Limited Benefit from Algorithms: Even when provided with explicit solutions (like algorithms for Tower of Hanoi), LRMs didn’t show consistent improvement.

The bottom line of this paper then, is that while LRMs may appear to reason, that appearance breaks down quickly with true complexity.

Response: The Illusion of the Illusion of Thinking

The rebuttal paper, The Illusion of the Illusion of Thinking, challenges these conclusions, arguing the failure modes reflect experimental artifacts, not reasoning limits. Key critiques include:

Output Token Limits Were Ignored: Many Tower of Hanoi failures were due to models hitting output limits, not reasoning breakdowns. In some cases, models explicitly said they were stopping due to length constraints.
Evaluation Misread the Signals: The automated evaluation framework misclassified output truncations and token constraints as reasoning failures.
Unsolvable Problems Were Penalized: Some River Crossing problems were mathematically impossible (e.g., not enough boat capacity to ever solve them). Yet the models were penalized for not solving them—akin to marking a solver wrong for declaring a problem “unsatisfiable.”

When these issues were corrected—like asking for a generating function (e.g., Lua code) instead of listing every step—models performed well even on problems previously labeled as “complete failures.”

The response also questions the complexity metric used in the original paper.
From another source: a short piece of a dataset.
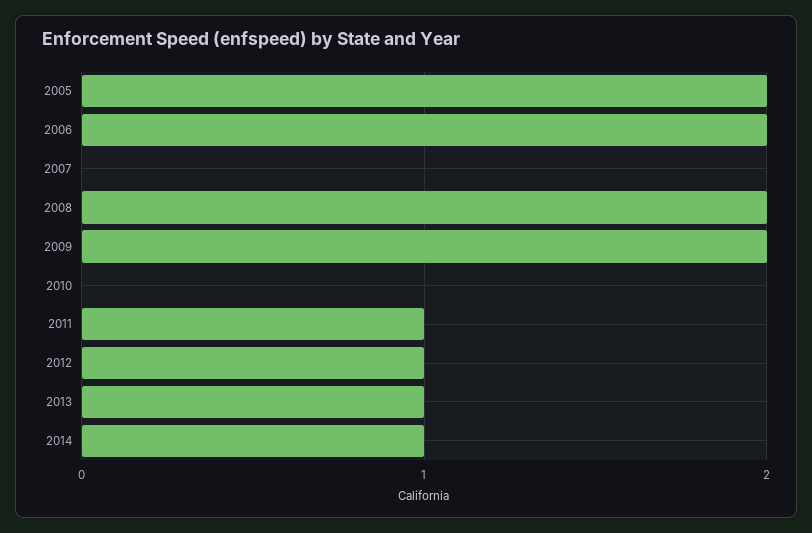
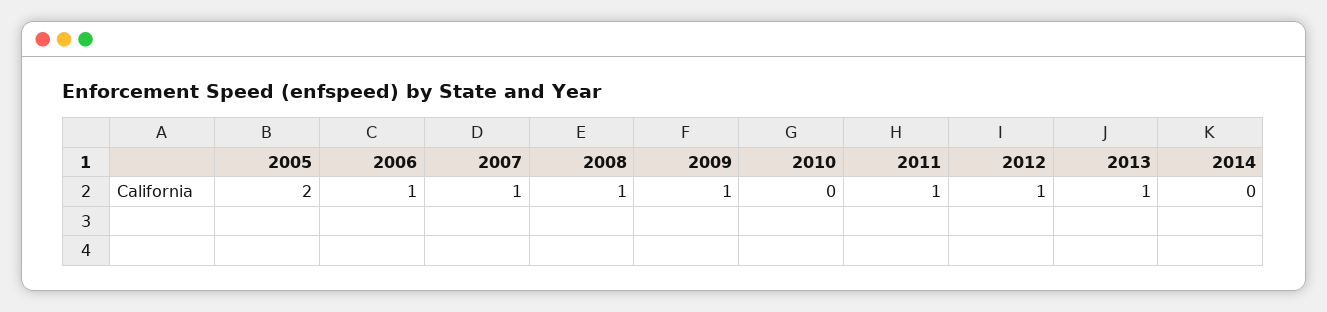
2006: 2 -> 1
2007: 0 -> 1
2008: 2 -> 1
2009: 2 -> 1
2014: 1 -> 0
For example, Tower of Hanoi requires many moves (exponential in number), but each move is straightforward and deterministic. Meanwhile, River Crossing requires complex search and constraint satisfaction, despite having fewer moves overall.

Takeaways: What The Illusion of Thinking Debate Reveals

Beyond the back-and-forth, this discussion surfaces deeper insights into how we think about AI reasoning—and how we evaluate it:

Engineering Constraints ≠ Intelligence Limits: Critics argue the collapse seen in the original paper reflects output and runtime limits—not a lack of intelligence. It’s like giving a human a math test without pen and paper and concluding they can’t do math.
Visible “Thought” May Be Misleading: The intermediate reasoning steps LRMs display aren’t necessarily their internal reasoning processes. For example, Anthropic has developed internal tracing tools (not used in the Apple paper) that reveal far more about model decision-making than token outputs alone.
LLMs vs. LRMs Is About Tuning, Not Architecture: Most LRMs are just LLMs trained to externalize their reasoning. This requires more tokens and introduces new failure modes—like overthinking or verbosity—without necessarily improving the core reasoning ability.
“Call for Help” Might Be the Future: One promising idea is to train LRMs to know when they’re stuck—and flag it. Instead of producing nonsense, they could escalate to another model, ask for more context, or use a tool (like a calculator or search engine). Think of it as teaching models to say, “I need help,” like a human would.
Philosophical vs. Practical Reasoning: The debate about whether AIs truly reason may be philosophical, but practical concerns—like performance, reliability, and usefulness—are paramount. For instance, if an LRM can accurately plan its next sentence by simulating token usage, that’s a functional win, regardless of whether we call it “thinking.”
Timing and Industry Strategy: The Apple paper’s timing—just before WWDC—raised eyebrows. Was this a research milestone, or a strategic play to reposition Apple in the broader AI landscape?

Conclusion

This debate offers a vital reminder: evaluating reasoning in AI is hard, and experiments must be carefully designed to separate performance bottlenecks from true cognitive limitations.

Good evaluations should:

Account for output and inference constraints
Confirm that tasks are actually solvable
Use complexity metrics tied to computational hardness, not just number of steps
Consider diverse output formats—not just raw sequences—to reveal deeper understanding

Ultimately, the question isn’t just can LRMs reason. It’s whether our benchmarks are sophisticated enough to distinguish genuine reasoning from practical constraints—or from mere “typing fast.”